Prince Ernst August of Hanover, 56, was found guilty at an earlier trial in 2004 of causing serious bodily harm and was fined 445,000 euros.
But he was granted a new trial over the incident on Lamu Island after appealing against his conviction.
Kenyan authorities did not arrest him but the case was pursued in Germany.
On Tuesday, a judge in the town of Hildesheim fined the prince the equivalent of 40 days of his salary, which the court put at 5,000 euros daily.
‘Symbolic slaps’
At the earlier trial, the court ruled that the prince had repeatedly hit hotel owner Josef Brunlehner, a German national, with a metal object after becoming angry at the noise and laser show from the hotel disco.
The prince and his wife had maintained he only gave the man two “symbolic slaps” - “one for the music and one for the lights”.
The prince had sought a complete acquittal but was convicted of causing actual bodily harm.
“The court was not in a position to be able to decide between the two versions,” judge Andreas Schlueter said on Tuesday.
“He dealt Brunlehner two powerful clips round the ear in quick succession.
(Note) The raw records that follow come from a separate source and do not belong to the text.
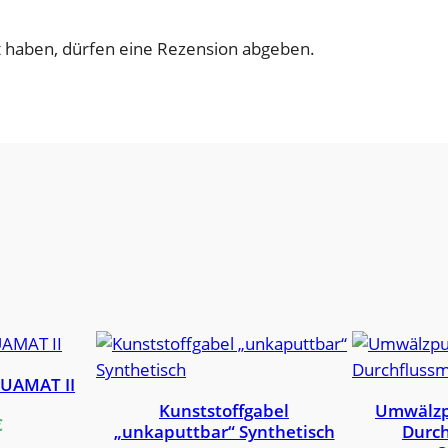
 haben, dürfen eine Rezension abgeben.
UAMAT II
Kunststoffgabel
Umwälzp
€
„unkaputtbar“ Synthetisch
Durch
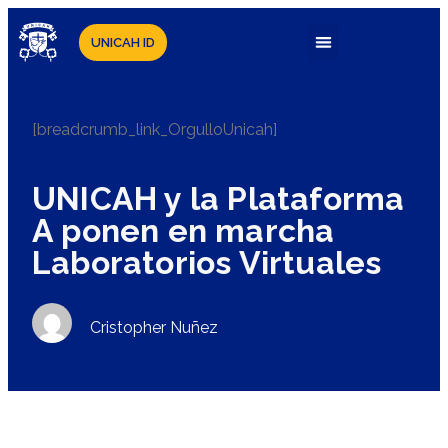
UNICAH ID
[breadcrumb_link_OrgulloUnicah]
UNICAH y la Plataforma
A ponen en marcha
Laboratorios Virtuales
Cristopher Nuñez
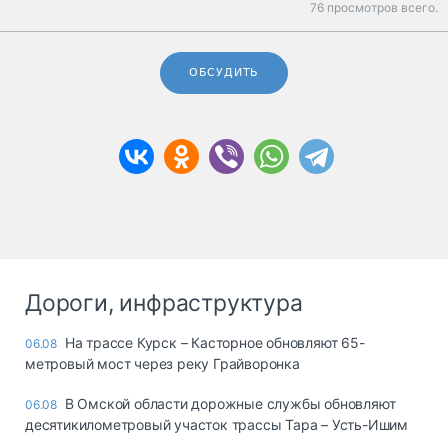
76 просмотров всего.
ОБСУДИТЬ
Дороги, инфраструктура
На трассе Курск – Касторное обновляют 65-
06.08
метровый мост через реку Грайворонка
В Омской области дорожные службы обновляют
06.08
десятикилометровый участок трассы Тара – Усть-Ишим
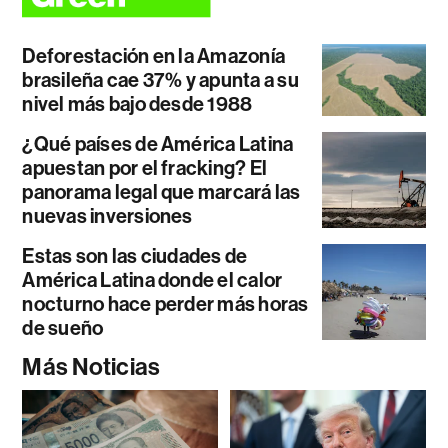
Deforestación en la Amazonía
brasileña cae 37% y apunta a su
nivel más bajo desde 1988
¿Qué países de América Latina
apuestan por el fracking? El
panorama legal que marcará las
nuevas inversiones
Estas son las ciudades de
América Latina donde el calor
nocturno hace perder más horas
de sueño
Más Noticias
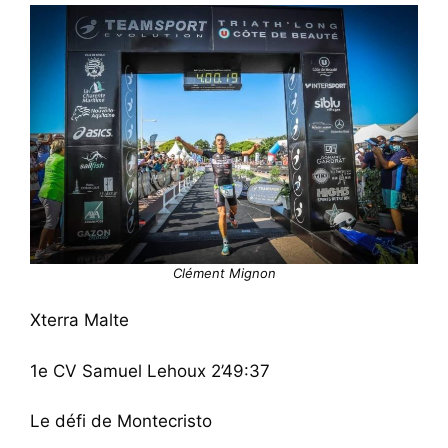
Clément Mignon
Xterra Malte
1e CV Samuel Lehoux 2’49:37
Le défi de Montecristo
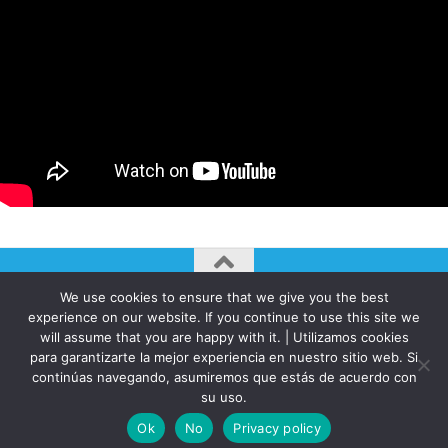
We use cookies to ensure that we give you the best
AUTOGIRO/el giro del arte actual © JAVIER MARTINEZ 2026. All
experience on our website. If you continue to use this site we
Rights Reserved.
will assume that you are happy with it. | Utilizamos cookies
Funciona con
- Diseñado con el
Tema Hueman
para garantizarte la mejor experiencia en nuestro sitio web. Si
continúas navegando, asumiremos que estás de acuerdo con
su uso.
Ok
No
Privacy policy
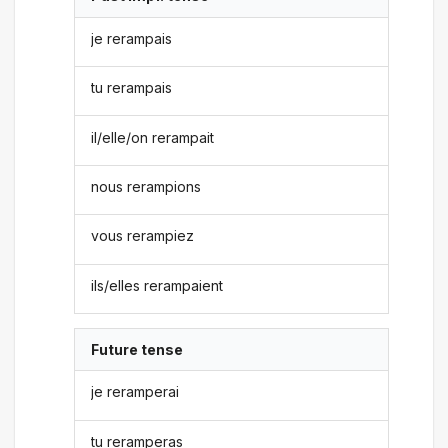
je rerampais
tu rerampais
il/elle/on rerampait
nous rerampions
vous rerampiez
ils/elles rerampaient
Future tense
je reramperai
tu reramperas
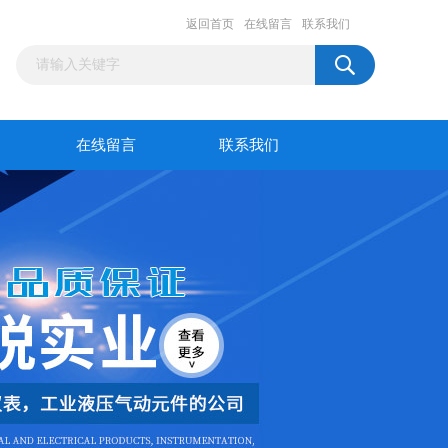
返回首页
在线留言
联系我们
在线留言
联系我们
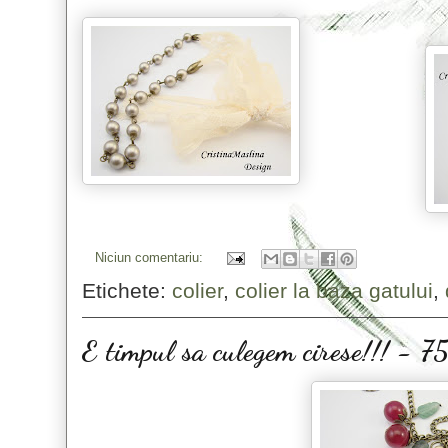
Niciun comentariu:
Etichete:
colier
,
colier la baza gatului
,
E timpul sa culegem cirese!!! 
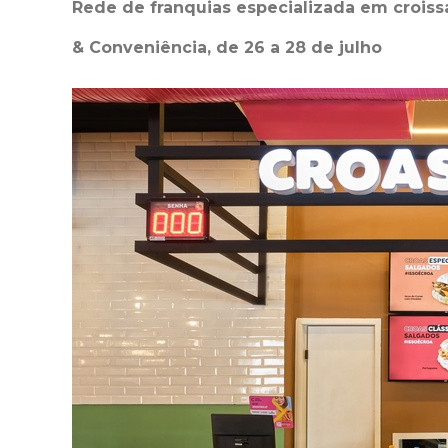
Rede de franquias especializada em croissa
& Conveniência, de 26 a 28 de julho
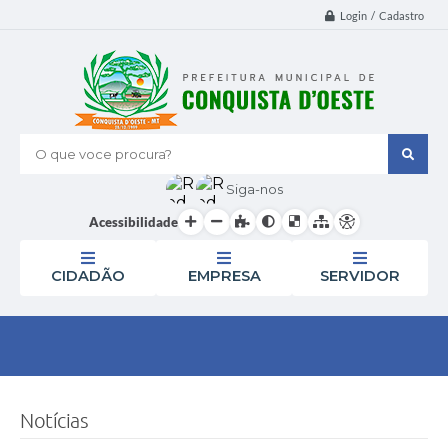
Login / Cadastro
O que voce procura?
Siga-nos
Acessibilidade
CIDADÃO
EMPRESA
SERVIDOR
Notícias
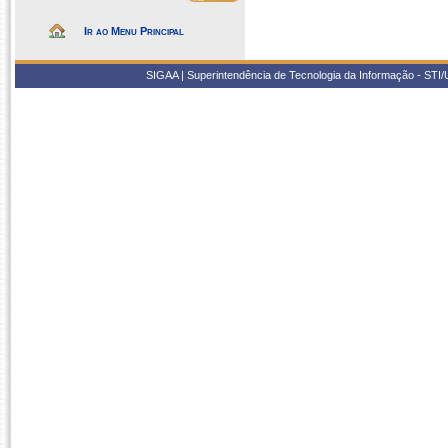
Ir ao Menu Principal
SIGAA | Superintendência de Tecnologia da Informação - STI/UF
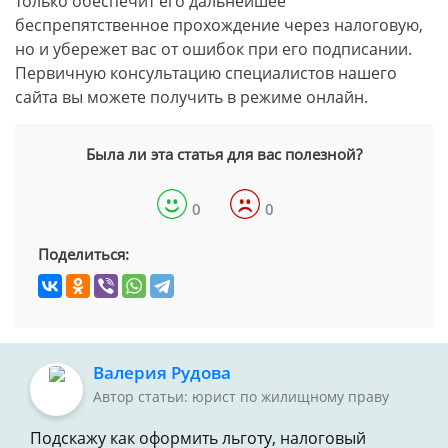
только обеспечит его дальнейшее
беспрепятственное прохождение через налоговую,
но и убережет вас от ошибок при его подписании.
Первичную консультацию специалистов нашего
сайта вы можете получить в режиме онлайн.
Была ли эта статья для вас полезной?
0
0
Поделиться:
Валерия Рудова
Автор статьи: юрист по жилищному праву
Подскажу как оформить льготу, налоговый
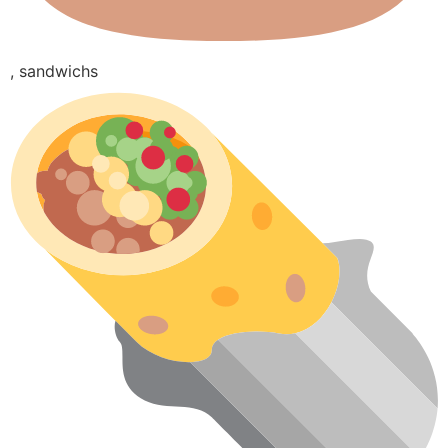
, sandwichs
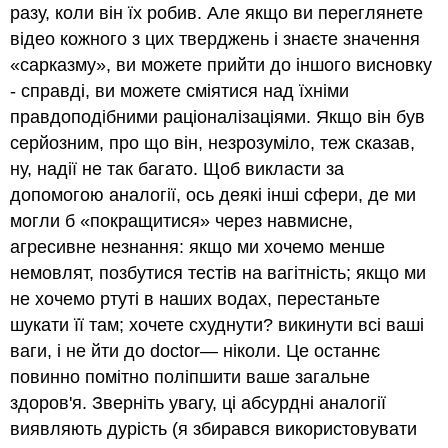
разу, коли він їх робив. Але якщо ви переглянете
відео кожного з цих тверджень і знаєте значення
«сарказму», ви можете прийти до іншого висновку
- справді, ви можете сміятися над їхніми
правдоподібними раціоналізаціями. Якщо він був
серйозним, про що він, незрозуміло, теж сказав,
ну, надії не так багато. Щоб викласти за
допомогою аналогії, ось деякі інші сфери, де ми
могли б «покращитися» через навмисне,
агресивне незнання: якщо ми хочемо менше
немовлят, позбутися тестів на вагітність; якщо ми
не хочемо ртуті в наших водах, перестаньте
шукати її там; хочете схуднути? викинути всі ваші
ваги, і не йти до doctor— ніколи. Це останнє
повинно помітно поліпшити ваше загальне
здоров'я. Зверніть увагу, ці абсурдні аналогії
виявляють дурість (я збирався використовувати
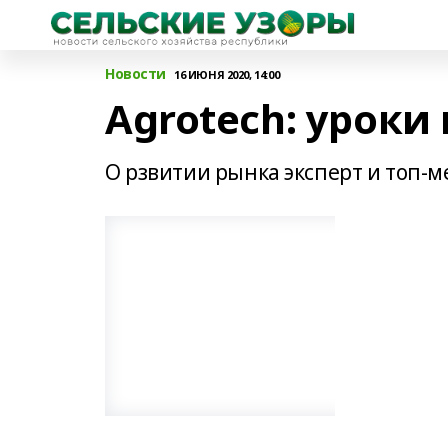
Новости
16 ИЮНЯ 2020, 14:00
Agrotech: урок
О рзвитии рынка эксперт и топ-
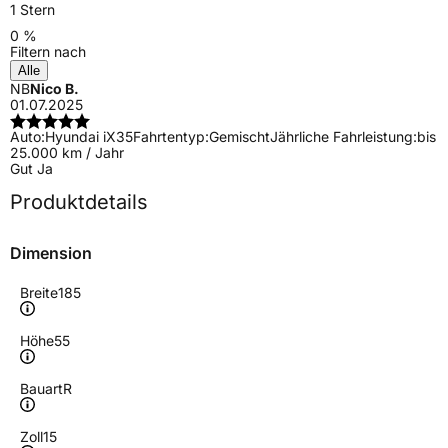
1 Stern
0 %
Filtern nach
Alle
NB
Nico B.
01.07.2025
Auto:
Hyundai iX35
Fahrtentyp:
Gemischt
Jährliche Fahrleistung:
bis
25.000 km / Jahr
Gut Ja
Produktdetails
Dimension
Breite
185
Höhe
55
Bauart
R
Zoll
15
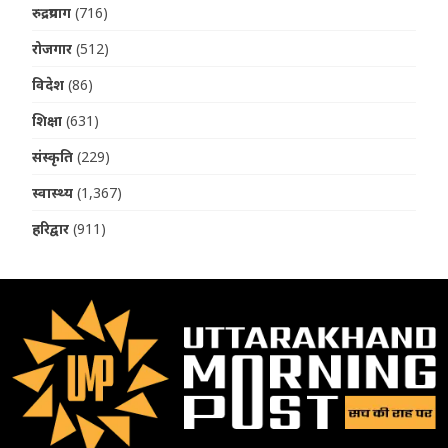
रुद्रप्रयाग
(716)
रोजगार
(512)
विदेश
(86)
शिक्षा
(631)
संस्कृति
(229)
स्वास्थ्य
(1,367)
हरिद्वार
(911)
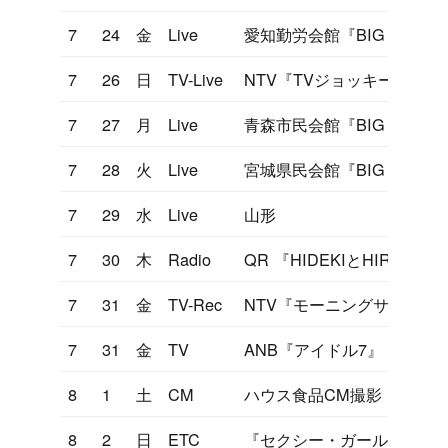
7
24
金
Live
愛知勤労会館『BIG GAME'81
7
26
日
TV-Live
NTV『TVジョッキー』
7
27
月
Live
青森市民会館『BIG GAME'81
7
28
火
Live
宮城県民会館『BIG GAME'81
7
29
水
Live
山形
7
30
木
Radio
QR 『HIDEKIとHIRO
7
31
金
TV-Rec
NTV『モーニングサラダ』
7
31
金
TV
ANB『アイドル7』
8
1
土
CM
ハウス食品CM撮影
8
2
日
ETC
『セクシー・ガール』でシン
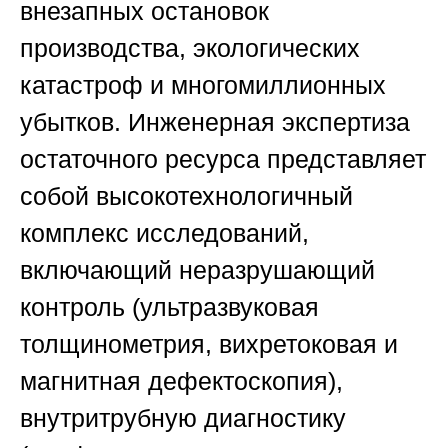
внезапных остановок
производства, экологических
катастроф и многомиллионных
убытков. Инженерная экспертиза
остаточного ресурса представляет
собой высокотехнологичный
комплекс исследований,
включающий неразрушающий
контроль (ультразвуковая
толщинометрия, вихретоковая и
магнитная дефектоскопия),
внутритрубную диагностику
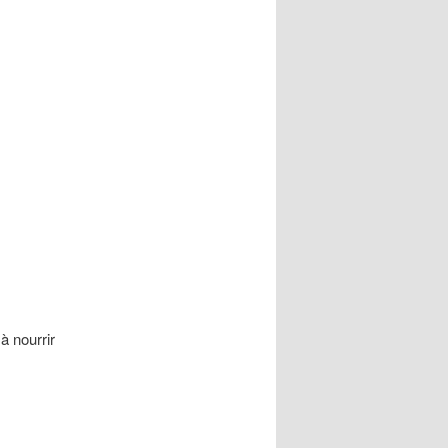
 à nourrir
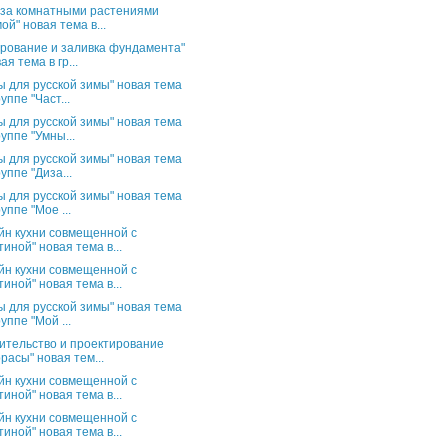
 за комнатными растениями
ой" новая тема в...
рование и заливка фундамента"
ая тема в гр...
ы для русской зимы" новая тема
руппе "Част...
ы для русской зимы" новая тема
руппе "Умны...
ы для русской зимы" новая тема
руппе "Диза...
ы для русской зимы" новая тема
руппе "Мое ...
йн кухни совмещенной с
тиной" новая тема в...
йн кухни совмещенной с
тиной" новая тема в...
ы для русской зимы" новая тема
руппе "Мой ...
ительство и проектирование
расы" новая тем...
йн кухни совмещенной с
тиной" новая тема в...
йн кухни совмещенной с
тиной" новая тема в...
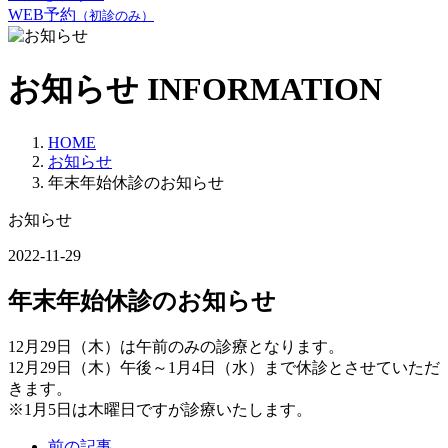
WEB予約
（初診のみ）
お知らせ
INFORMATION
HOME
お知らせ
年末年始休診のお知らせ
お知らせ
2022-11-29
年末年始休診のお知らせ
12月29日（木）は午前のみの診療となります。
12月29日（木）午後～1月4日（水）まで休診とさせていただ
きます。
※1月5日は木曜日ですが診療いたします。
前の記事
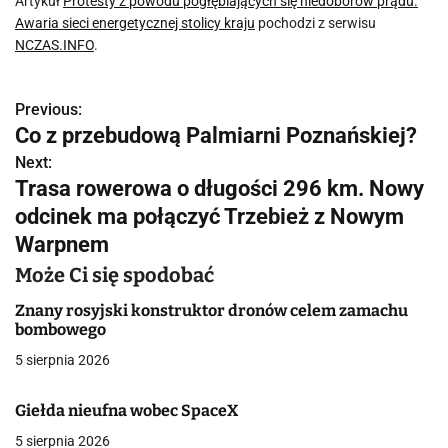
Artykuł
Protesty z powodu pogłębiających się niedoborów prądu.
Awaria sieci energetycznej stolicy kraju
pochodzi z serwisu
NCZAS.INFO
.
Previous:
N
Co z przebudową Palmiarni Poznańskiej?
a
Next:
Trasa rowerowa o długości 296 km. Nowy
w
odcinek ma połączyć Trzebież z Nowym
i
Warpnem
g
Może Ci się spodobać
a
Znany rosyjski konstruktor dronów celem zamachu
bombowego
c
5 sierpnia 2026
j
Giełda nieufna wobec SpaceX
a
5 sierpnia 2026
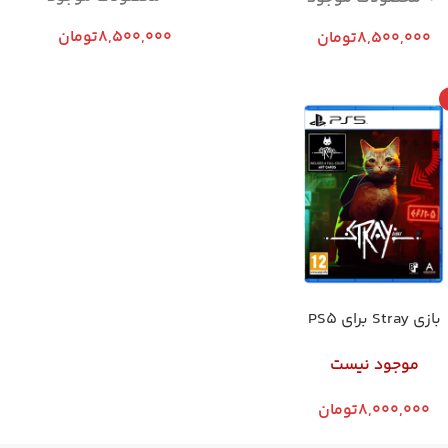
8,500,000
تومان
8,500,000
تومان
بازی Stray برای PS5
موجود نیست
8,000,000
تومان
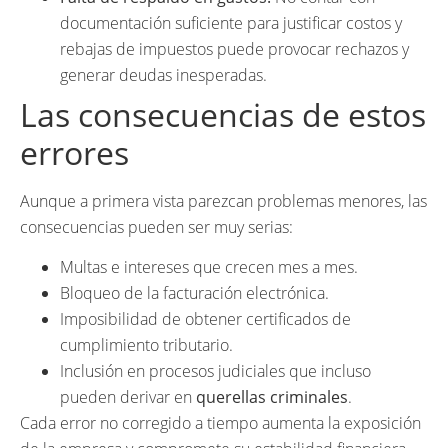
documentación suficiente para justificar costos y
rebajas de impuestos puede provocar rechazos y
generar deudas inesperadas.
Las consecuencias de estos
errores
Aunque a primera vista parezcan problemas menores, las
consecuencias pueden ser muy serias:
Multas e intereses que crecen mes a mes.
Bloqueo de la facturación electrónica.
Imposibilidad de obtener certificados de
cumplimiento tributario.
Inclusión en procesos judiciales que incluso
pueden derivar en
querellas criminales
.
Cada error no corregido a tiempo aumenta la exposición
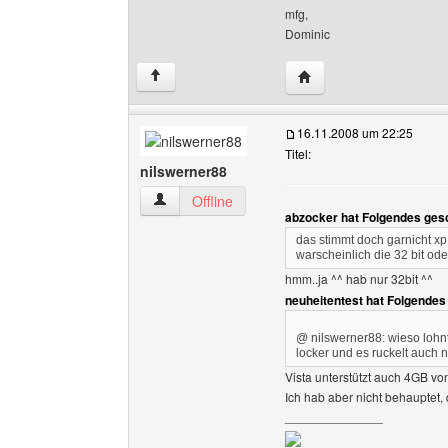
mfg,
Dominic
Website dieses Benutze
↑
16.11.2008 um 22:25
Titel:
nilswerner88
nilswerner88 Benutzer-Profile anzeigen
Offline
abzocker hat Folgendes ges
das stimmt doch garnicht xp
warscheinlich die 32 bit od
hmm..ja ^^ hab nur 32bit ^^
neuheitentest hat Folgendes
@ nilswerner88: wieso lohnt
locker und es ruckelt auch n
Vista unterstützt auch 4GB von
Ich hab aber nicht behauptet, d
______________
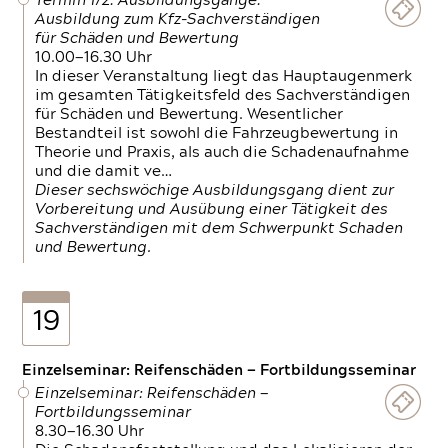
Termin 1/2: Ausbildungsgänge:
Ausbildung zum Kfz-Sachverständigen
für Schäden und Bewertung
10.00—16.30 Uhr
In dieser Veranstaltung liegt das Hauptaugenmerk
im gesamten Tätigkeitsfeld des Sachverständigen
für Schäden und Bewertung. Wesentlicher
Bestandteil ist sowohl die Fahrzeugbewertung in
Theorie und Praxis, als auch die Schadenaufnahme
und die damit ve…
Dieser sechswöchige Ausbildungsgang dient zur
Vorbereitung und Ausübung einer Tätigkeit des
Sachverständigen mit dem Schwerpunkt Schaden
und Bewertung.
19
Einzelseminar: Reifenschäden — Fortbildungsseminar
Einzelseminar: Reifenschäden —
Fortbildungsseminar
8.30—16.30 Uhr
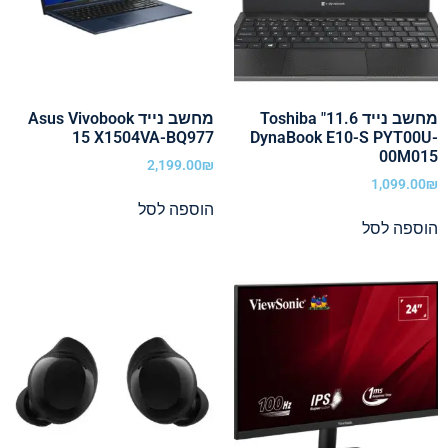
מחשב נייד 11.6" Toshiba
מחשב נייד Asus Vivobook
15 X1504VA-BQ977
DynaBook E10-S PYT00U-
00M015
2,199.00
₪
1,099.00
₪
הוספה לסל
הוספה לסל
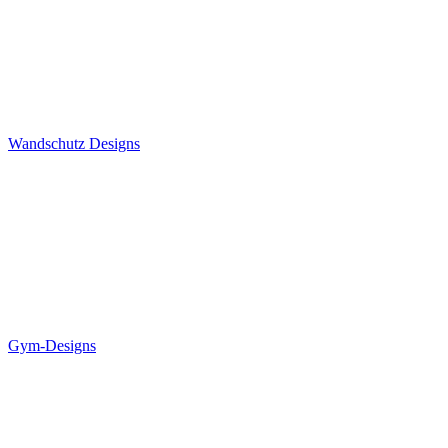
Wandschutz Designs
Gym-Designs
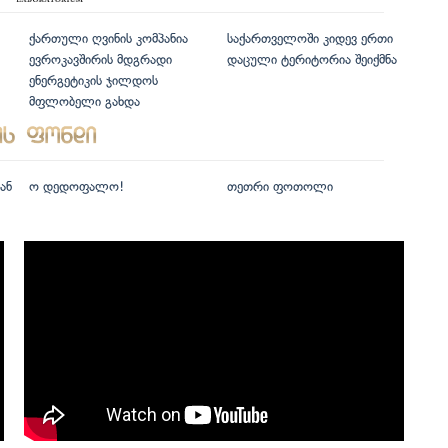
ქართული ღვინის კომპანია
საქართველოში კიდევ ერთი
ევროკავშირის მდგრადი
დაცული ტერიტორია შეიქმნა
ენერგეტიკის ჯილდოს
მფლობელი გახდა
ან
ო დედოფალო!
თეთრი ფოთოლი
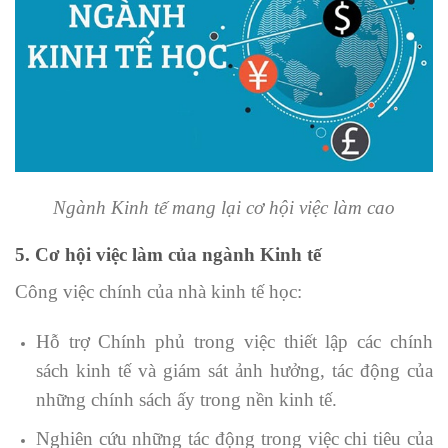
Ngành Kinh tế mang lại cơ hội việc làm cao
5. Cơ hội việc làm của ngành Kinh tế
Công việc chính của nhà kinh tế học:
Hỗ trợ Chính phủ trong việc thiết lập các chính
sách kinh tế và giám sát ảnh hưởng, tác động của
những chính sách ấy trong nền kinh tế.
Nghiên cứu những tác động trong việc chi tiêu của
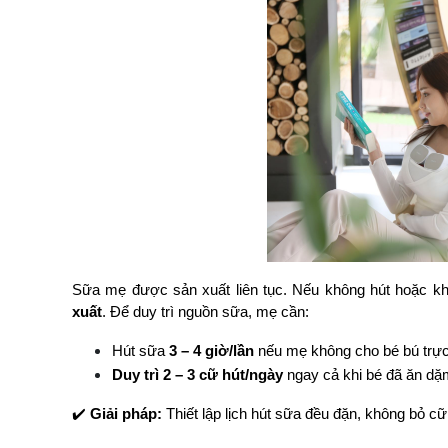
Sữa mẹ được sản xuất liên tục. Nếu không hút hoặc kh
xuất
. Để duy trì nguồn sữa, mẹ cần:
Hút sữa 
3 – 4 giờ/lần
 nếu mẹ không cho bé bú trực 
Duy trì 2 – 3 cữ hút/ngày
 ngay cả khi bé đã ăn dặ
✔️ 
Giải pháp:
 Thiết lập lịch hút sữa đều đặn, không bỏ c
Not the done thing, but not unrestrainedly violent either.”
He added: “There is no victor here. All those involved are on the losing side.”
Controversy
The prince is a distant relative of Britain’s Queen Elizabeth II and great-grandson of the last German emperor, Wilhelm II.
It was not the first time Ernst August had courted controversy.
In 1998 he was fined after breaking the nose of a TV cameraman.
And in 2000, he was photographed urinating outside the Turkish pavilion at the World’s Fair in Hanover.
The prince married Caroline, the daughter of actress Grace Kelly and Prince Rainier of Monaco, in 1999.
He was not in the courtroom when the verdict was delivered.
Caroline, 53, gave her evidence in mid-January.